◆ Text excerpt
+ + + +

Excel up and down arrow keys move page instead of cell
When the scroll lock feature is turned on, pressing an arrow key causes Microsoft Excel to move the entire spreadsheet, instead of moving to the next cell. Although helpful for a user viewing a large worksheet, it's also quite annoying for those who have mistakenly enabled this feature. The following sections give instructions for turning off the scroll lock feature.
Turning off scroll lock with the keyboard key
On a Windows computer, to toggle scroll lock on and off, press the Scroll Lock key. On most keyboards, it's located in the control keys section of the keyboard, above the arrow keys or right of the function keys.
On a Mac computer, to toggle scroll lock on and off, press F14 or Shift+F14 combination. If that does not turn off scroll lock, try pressing Command+F14.
Turning off scroll lock without the keyboard key
Select the operating system on your computer from the list below, and follow the instructions.
Windows 10 users
- Press the Windows key.
- Type on-screen keyboard and press Enter.
- When the on-screen keyboard appears, click the ScrLk button on the right side of the on-screen keyboard.
To turn on Scroll Lock again, repeat the steps above.
Windows 8 users
- Navigate to your Start Screen.
- Type on-screen keyboard and press Enter.
- You should see a full keyboard appear. If you see a small bar with a few keys, click General.
- When the on-screen keyboard appears, click the ScrLk button on the right side of the on-screen keyboard.
To turn on Scroll Lock again, repeat the steps above.
Windows XP, Vista, and 7 users
- Click Start in the lower-left corner of your desktop.
- Locate the search bar in the window that appears.
- Type on-screen keyboard and press Enter.
- When the on-screen keyboard appears, click the ScrLk or Slk button.
To turn on Scroll Lock again, repeat the steps above.

+ + + +

Stored entries:
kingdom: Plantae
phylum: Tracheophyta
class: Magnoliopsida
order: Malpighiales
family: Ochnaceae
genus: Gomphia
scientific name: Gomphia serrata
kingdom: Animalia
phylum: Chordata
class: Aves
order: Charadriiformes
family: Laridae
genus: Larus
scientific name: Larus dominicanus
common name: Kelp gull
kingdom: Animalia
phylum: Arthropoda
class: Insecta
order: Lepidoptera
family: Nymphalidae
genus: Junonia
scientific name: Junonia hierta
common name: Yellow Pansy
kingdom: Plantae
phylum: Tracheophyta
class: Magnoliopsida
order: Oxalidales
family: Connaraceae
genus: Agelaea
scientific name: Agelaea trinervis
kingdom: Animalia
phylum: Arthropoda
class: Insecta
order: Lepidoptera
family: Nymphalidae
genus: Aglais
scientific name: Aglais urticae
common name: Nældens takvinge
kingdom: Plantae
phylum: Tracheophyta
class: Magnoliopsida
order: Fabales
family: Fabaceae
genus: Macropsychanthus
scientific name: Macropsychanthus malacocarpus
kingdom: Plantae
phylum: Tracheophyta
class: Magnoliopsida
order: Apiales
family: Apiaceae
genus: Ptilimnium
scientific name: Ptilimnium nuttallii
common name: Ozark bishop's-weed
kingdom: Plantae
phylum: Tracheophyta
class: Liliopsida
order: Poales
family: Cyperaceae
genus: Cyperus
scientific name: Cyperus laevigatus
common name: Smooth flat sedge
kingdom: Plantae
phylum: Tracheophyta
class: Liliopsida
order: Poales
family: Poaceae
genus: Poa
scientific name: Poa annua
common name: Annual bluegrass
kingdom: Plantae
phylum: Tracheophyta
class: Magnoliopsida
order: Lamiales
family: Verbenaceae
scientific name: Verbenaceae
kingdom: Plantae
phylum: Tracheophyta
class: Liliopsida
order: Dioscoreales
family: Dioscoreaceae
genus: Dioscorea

+ + + +

◆ Task requirements
**A.** In the Excel scroll lock text, what should a Mac user press if F14 or Shift+F14 doesn't turn off scroll lock?
**B.** Pick up the Excel scroll lock instructions after their last line and keep writing.

◆ Results
**A.** Command+F14.

**B.**
macOS users
If you do not have an extended keyboard, and therefore no F14 key, for your Mac computer, you need to use an AppleScript to turn off Scroll Lock.
- Open a blank text file in your preferred text editor.
- Copy and paste the following script code into the text editor.
In the script below, some lines wrap around to the next line. In your AppleScript document, these should be written as one long line.
set returnedItems to (display dialog "Press OK to send scroll lock keypress to Microsoft Excel or press Quit" with title "Excel Scroll-lock Fix" buttons {"Quit", "OK"} default button 2) set buttonPressed to the button returned of returnedItems if buttonPressed is "OK" then tell application "Microsoft Excel" activate end tell tell application "System Events" key code 107 using {shift down} end tell activate display dialog "Scroll Lock key sent to Microsoft Excel" with title "Mac Excel Scroll-lock Fix" buttons {"OK"} end if
- Save the text file with a file name of Excel-ScrollLock.applescript and save it to a location where you can easily access it.
- Open Microsoft Excel.
- Double-click the Excel-ScrollLock.applescript file, opening an AppleScript window. Click the Run button near the top-left of the AppleScript window.
- In the Excel Scroll-lock Fix prompt window, click OK.
To turn on Scroll Lock again, repeat the steps above.